The C/P group contains two compressed lists. The first, with a compression factor of K1 from the KTable, is a list of 15 concept ids in ascending order for the first n-1 groups. The 16 concept id for the first n-1 C/P groups is stored in the MaxTable. The last C/P group stores 16 or less concepts in ascending order. The second list in each C/P group, with a compression factor of K2 from the KTable, is a list of pairs of positions and 4 bit indexes into the first list. Positions (offsets) are stored in ascending numerical order. The C/P group is on a byte boundary, but there is no byte boundary between the two compressed lists.

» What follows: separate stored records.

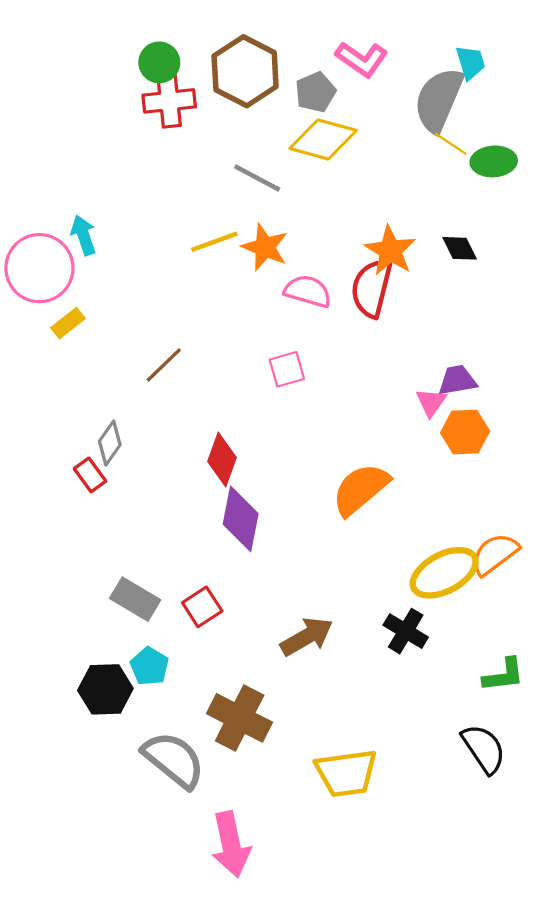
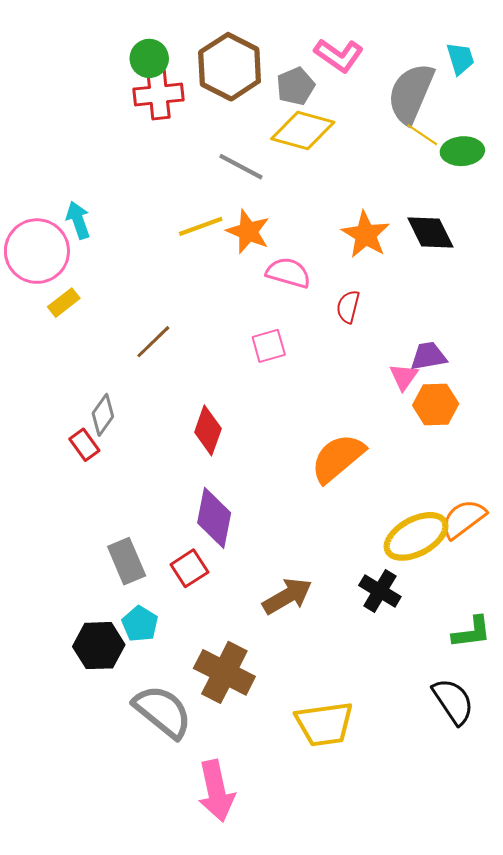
cyan trapezoid: (471, 62) -> (460, 58), moved
black diamond: (460, 248) -> (430, 233), size x1.4
red semicircle: (372, 288) -> (348, 307), moved, size x0.6
purple diamond: (241, 519) -> (214, 518), moved
gray rectangle: (135, 599) -> (127, 561), turned 36

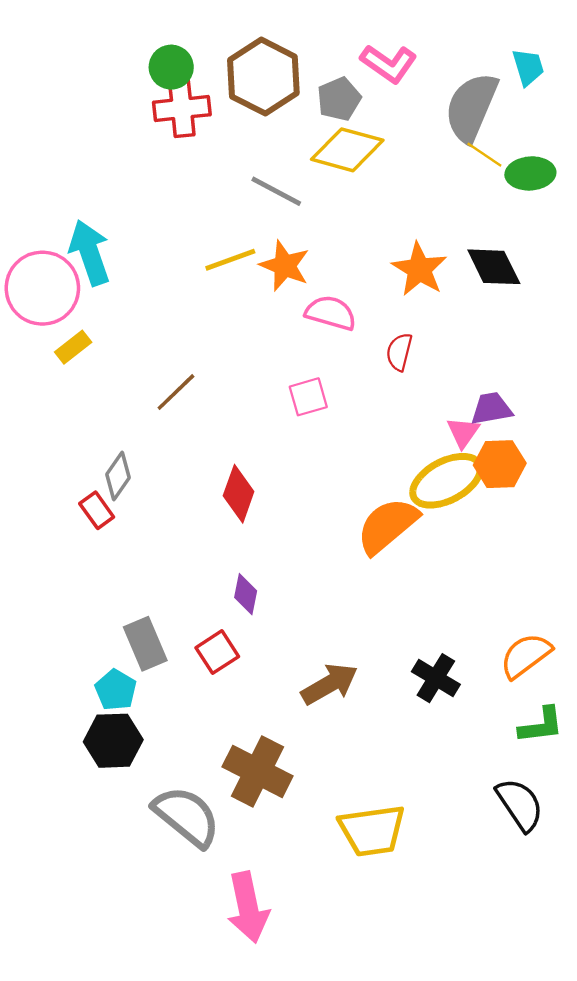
cyan arrow: (78, 220) -> (90, 253), size x1.5
purple diamond: (214, 518) -> (246, 594), size x0.6
orange semicircle: (463, 519) -> (526, 656), moved
yellow ellipse: (416, 536) -> (447, 481), moved
cyan pentagon: (140, 624) -> (116, 690), moved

3 bits | 2 - multiple index |
---|---|
29 bits | compression list compression factor |
n1 bytes | 3 compressed lists: A compressed list of compression factors for the C/P groups plus compression factors for LenTable and MaxTable. A compressed list of C/P group lengths. A compressed list of maximal concept id the C/P groups |
n1 bytes | concept groups. |
1 The number of bytes is determined by the compression of each concept group.
n1 bytes | A compressed list of concept ids. A compressed list of positions. Each positions is followed by 4 bit number identifying concept in this group. |
---|
1 The number of bytes is determined by the compression.
The Documents file is a collection of lists, where the list is a collection of document indices (into the Positions Index) for a given concept.
byte | document list compression factor |
---|---|
n1 bytes | compressed indices into Positions Index tables. |
1 The number of bytes is determined by the compression.
The Documents Index is an association index of concept ids and corresponding offsets of compressed lists of documents in the Documents file as illustrated in the Documents Data Structure diagram.
The Children file a collection of lists of ids, where each list contains ids of more specific concepts for a given concept. For example, "song" is a more specific concept of "music".
byte | element list compression factor |
---|---|
n1 bytes | compressed concept ids |
1 The number of bytes is determined by the compression.
The Children Index is an association index of concept ids and corresponding offsets of compressed lists of children in the Children file as illustrated in the Children Data Structure diagram.